Updated: Oct 25, 2020

There are lots of ways to do storyboarding for VR. I've used Quill and AnimVR and those are my favorites, but I want to try something different with The Boogie Woogie - I want to make it interactive within Unity using 2d drawings and a branching narrative tool called Ink. That also means I'll need a 360 background drawing of the environment. Since I hadn't ever tried to make a 360 drawing before, my first tests were simply applying a 2D panoramic drawing to a sphere. This results in the drawings stretching towards the poles where essentially the top and bottom edges of your drawing are pinched to a point. No good.

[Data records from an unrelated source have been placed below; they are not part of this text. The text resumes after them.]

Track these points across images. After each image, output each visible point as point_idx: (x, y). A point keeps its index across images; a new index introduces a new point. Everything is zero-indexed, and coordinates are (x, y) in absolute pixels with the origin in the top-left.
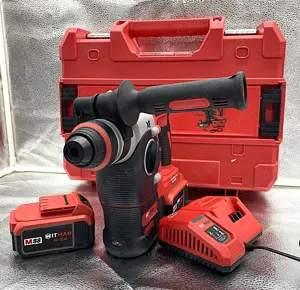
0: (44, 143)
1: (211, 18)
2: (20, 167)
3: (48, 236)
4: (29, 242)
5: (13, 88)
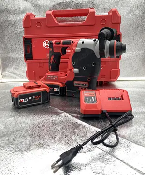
1: (89, 9)
3: (30, 98)
4: (22, 101)
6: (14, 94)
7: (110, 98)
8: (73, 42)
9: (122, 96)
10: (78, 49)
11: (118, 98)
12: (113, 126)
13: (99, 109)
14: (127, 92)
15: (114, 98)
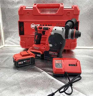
0: (13, 38)
1: (60, 4)
2: (6, 45)
3: (24, 61)
4: (20, 63)
5: (3, 23)
6: (16, 59)
7: (70, 65)
8: (49, 28)
9: (76, 64)
10: (52, 33)
11: (74, 65)
12: (70, 83)
13: (63, 71)
14: (79, 61)
15: (72, 65)
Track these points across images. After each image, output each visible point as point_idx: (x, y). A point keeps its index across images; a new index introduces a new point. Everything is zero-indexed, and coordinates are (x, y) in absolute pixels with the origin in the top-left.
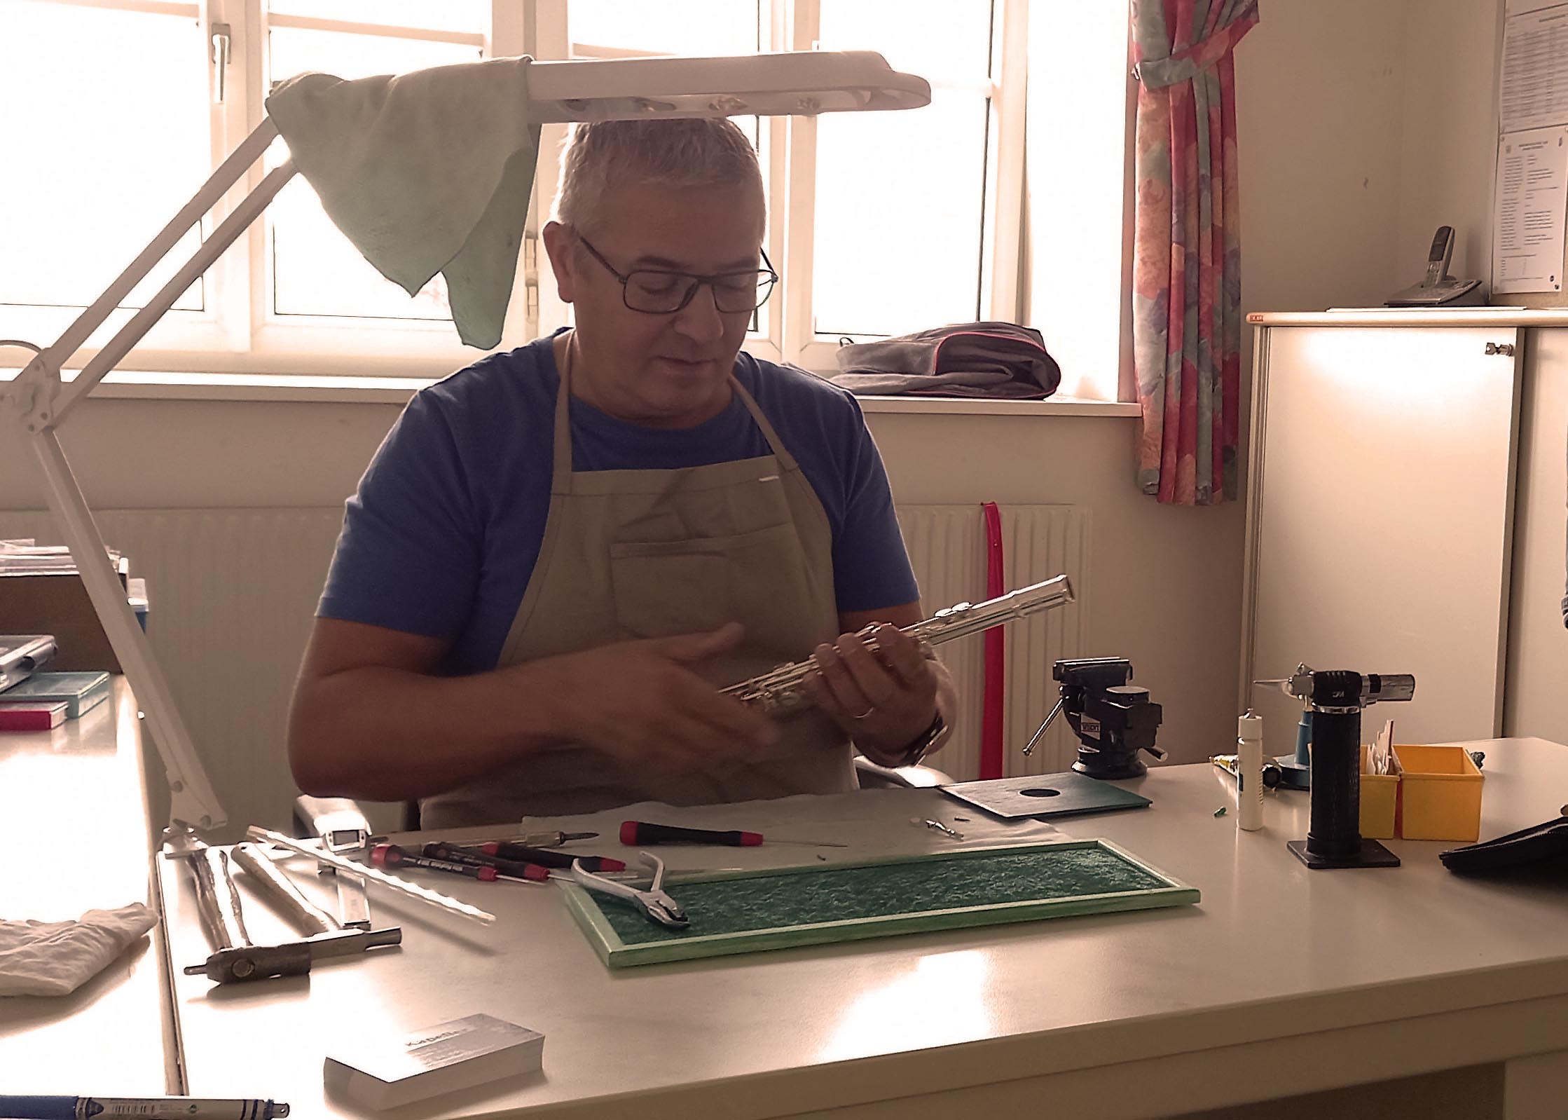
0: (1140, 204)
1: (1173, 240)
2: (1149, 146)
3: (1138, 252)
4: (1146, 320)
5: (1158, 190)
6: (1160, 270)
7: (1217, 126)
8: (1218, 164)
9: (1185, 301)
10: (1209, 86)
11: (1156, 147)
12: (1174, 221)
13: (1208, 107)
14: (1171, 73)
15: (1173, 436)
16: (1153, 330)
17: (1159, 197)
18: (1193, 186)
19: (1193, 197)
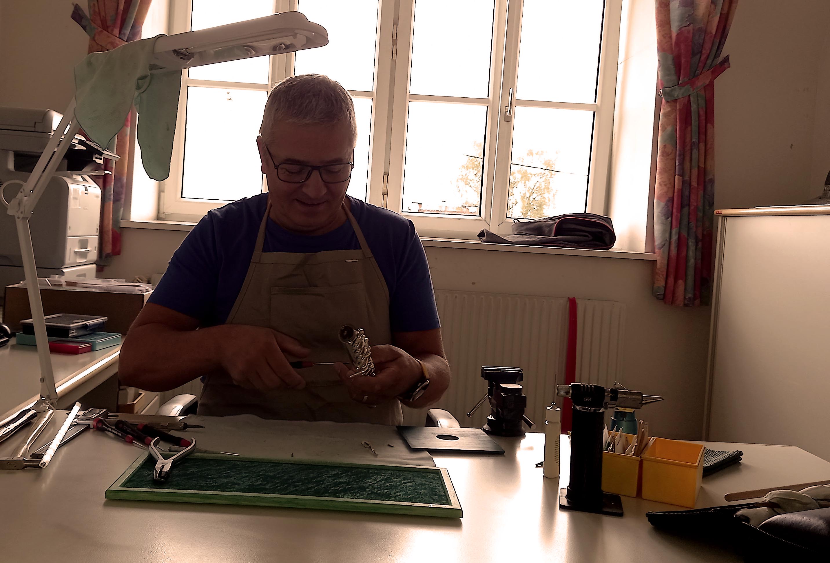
0: (660, 156)
1: (677, 173)
2: (666, 128)
3: (658, 180)
4: (660, 212)
5: (669, 149)
6: (668, 188)
7: (703, 118)
8: (702, 137)
9: (682, 204)
10: (699, 99)
11: (669, 129)
12: (677, 164)
13: (698, 108)
14: (678, 93)
15: (672, 270)
16: (663, 218)
17: (670, 153)
18: (688, 148)
19: (688, 154)
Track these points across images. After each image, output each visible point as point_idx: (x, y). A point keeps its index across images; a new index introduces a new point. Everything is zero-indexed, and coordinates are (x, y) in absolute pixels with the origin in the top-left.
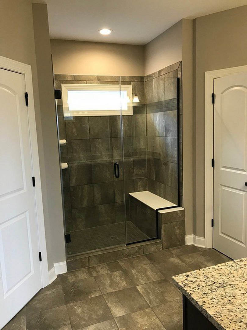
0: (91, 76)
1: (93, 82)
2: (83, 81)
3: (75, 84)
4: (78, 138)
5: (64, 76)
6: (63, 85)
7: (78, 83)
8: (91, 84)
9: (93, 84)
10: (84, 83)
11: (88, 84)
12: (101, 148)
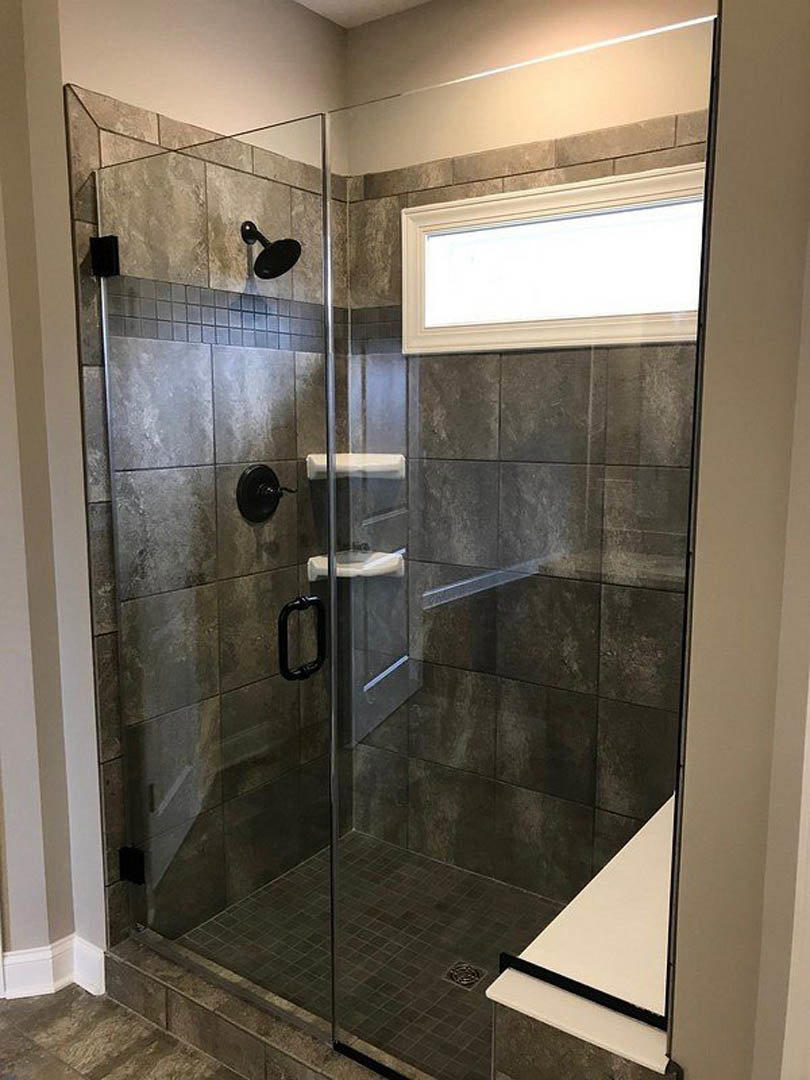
0: (525, 147)
1: (533, 180)
2: (487, 183)
3: (455, 200)
4: (450, 454)
5: (414, 172)
6: (407, 214)
7: (468, 197)
8: (524, 187)
9: (531, 188)
10: (495, 190)
11: (511, 191)
12: (545, 512)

Since I'd seen 360 images "flattened out" before (called equirectangular), I thought I had to somehow learn how to draw an image in this funky way. I even found a tutorial where someone shows you how to do just that using an equirectanglar grid.


I later found out about cubemaps. These are basically 6 images you'd put on a box that is then wrapped onto a sphere. THIS was the way I had been looking for. Stretching is minimized but it still helps to keep your most important drawings at the center of the front/back/left/right squares. You also still have to be aware of objects changing direction at the seams, but using this grid as a lower layer in Photoshop helps.


Armed with this technique, I could now make a rough background environment layer.


Next I looked at my story and dialog to determine what expressions I'd need for my turtle and shark. Then I went back to Photoshop and made those.



I then made around 70 storyboard panels for each beat in the story as layers, exported them as individual images, and imported them into Unity.